EXTRAIT DE PAGE:
---
Salut Damien ! Merci de bien vouloir nous accorder une interview. Comment vas-tu et comment se porte INHUMATE?

Ecoute je vais très bien et INHUMATE également ! On se prépare pour une année 2015 riche en concerts, en particulier notre quatrième participation au meilleur fest de grind de la planète: l’Obscene Extreme, en République tchèque. C’est le Paradis du grind et on y retourne chaque année, que ce soit en tant que musicien ou spectateur. On planche également sur de nouvelles compos, ça avance bien, j’aime ces périodes-là.

Pour les personnes qui ne connaissent pas encore INHUMATE, peux-tu en faire une brève présentation et raconter ainsi ton intégration ? Peux-tu également nous parler de tes autres groupes : BLINDNESS et DEADMEN ?

INHUMATE est souvent présenté comme les vétérans français du grind, et c’est assez juste, puisqu’ils officient depuis 1990 en totale autoproduction. Perso j’avais 8 ans héhé. Le groupe a commencé en faisant du death teinté de grind, puis du grind teinté de death, et depuis mon arrivée en 2006 je dirais du grind tout court :). Je suis arrivé là par hasard au détour d’un forum metal, je ne connaissais rien à rien, et surtout pas INHUMATE et le grindcore, bien loin de mon petit monde fermé de guitariste de chambre. Ils cherchaient un guitariste motivé et capable d’intégrer la philosophie DIY (Do It Yourself) , moi je voulais sortir de ma chambre et faire de la scène. Il se trouve que leur mentalité indépendante et DIY colle pile avec ma façon de voir la musique. J’ai donc bossé comme un âne pour arriver avec 3 titres (à peu près) maitrisés à la première répète. Malgré mon inexpérience et mon jeune âge ils ont aimé mon implication et m’ont intégré quasi immédiatement, ce qui prouve une putain d’ouverture d’esprit. Peu de groupes de cette envergure auraient pris le risque de prendre un total inconnu comme moi !

Blindness est au départ un projet de mon ami Damien (ABSURDITY, DUST IN MIND) auquel il m’a convié en 2011. C’est du death metal à notre sauce perso où j’ai grand plaisir à jouer. J’y trouve une expression musicale complémentaire à ce que je vis avec INHUMATE . On a dû faire une petite pause en 2014 car notre batteur est parti à Berlin pour suivre une formation, donc en attendant son retour on a un peu levé le pied niveau concerts mais notre deuxième album est sur le feu, bouclé en grande partie, on pense le sortir l’année prochaine. J’ai hâte que les gens le découvrent !
---
EXTRAIT DE DONNÉES:
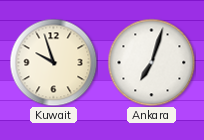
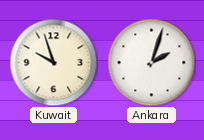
Ankara: 7:03 -> 2:03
---
CONSIGNES DE L'EXERCICE:
A – Recopiez le passage de l'interview compris entre « Salut Damien ! » et « j’aime ces périodes-là. », ces deux passages inclus.
B – Dressez la liste de tous les groupes de musique nommés dans l'interview.
Le matériel placé après l'interview est sans lien avec elle.

RÉPONSES AUX CONSIGNES:
A –
Salut Damien ! Merci de bien vouloir nous accorder une interview. Comment vas-tu et comment se porte INHUMATE?

Ecoute je vais très bien et INHUMATE également ! On se prépare pour une année 2015 riche en concerts, en particulier notre quatrième participation au meilleur fest de grind de la planète: l’Obscene Extreme, en République tchèque. C’est le Paradis du grind et on y retourne chaque année, que ce soit en tant que musicien ou spectateur. On planche également sur de nouvelles compos, ça avance bien, j’aime ces périodes-là.

B – INHUMATE, BLINDNESS, DEADMEN, ABSURDITY, DUST IN MIND